Joint position lists:
========

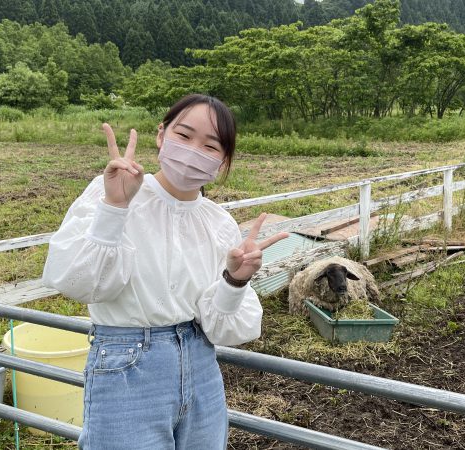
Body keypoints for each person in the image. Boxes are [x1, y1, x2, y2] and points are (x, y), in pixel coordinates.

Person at [41, 94, 288, 449]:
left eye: (210, 145)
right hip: (127, 364)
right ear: (161, 135)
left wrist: (235, 281)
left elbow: (220, 326)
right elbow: (80, 283)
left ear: (223, 161)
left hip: (201, 363)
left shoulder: (218, 223)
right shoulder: (112, 192)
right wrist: (115, 207)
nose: (193, 150)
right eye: (184, 136)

========

Lines from the one containing "right ear: (161, 135)" through the final line of the entries above are to be output exactly; omit all others.

right ear: (161, 135)
left wrist: (235, 281)
left elbow: (220, 326)
right elbow: (80, 283)
left ear: (223, 161)
left hip: (201, 363)
left shoulder: (218, 223)
right shoulder: (112, 192)
right wrist: (115, 207)
nose: (193, 150)
right eye: (184, 136)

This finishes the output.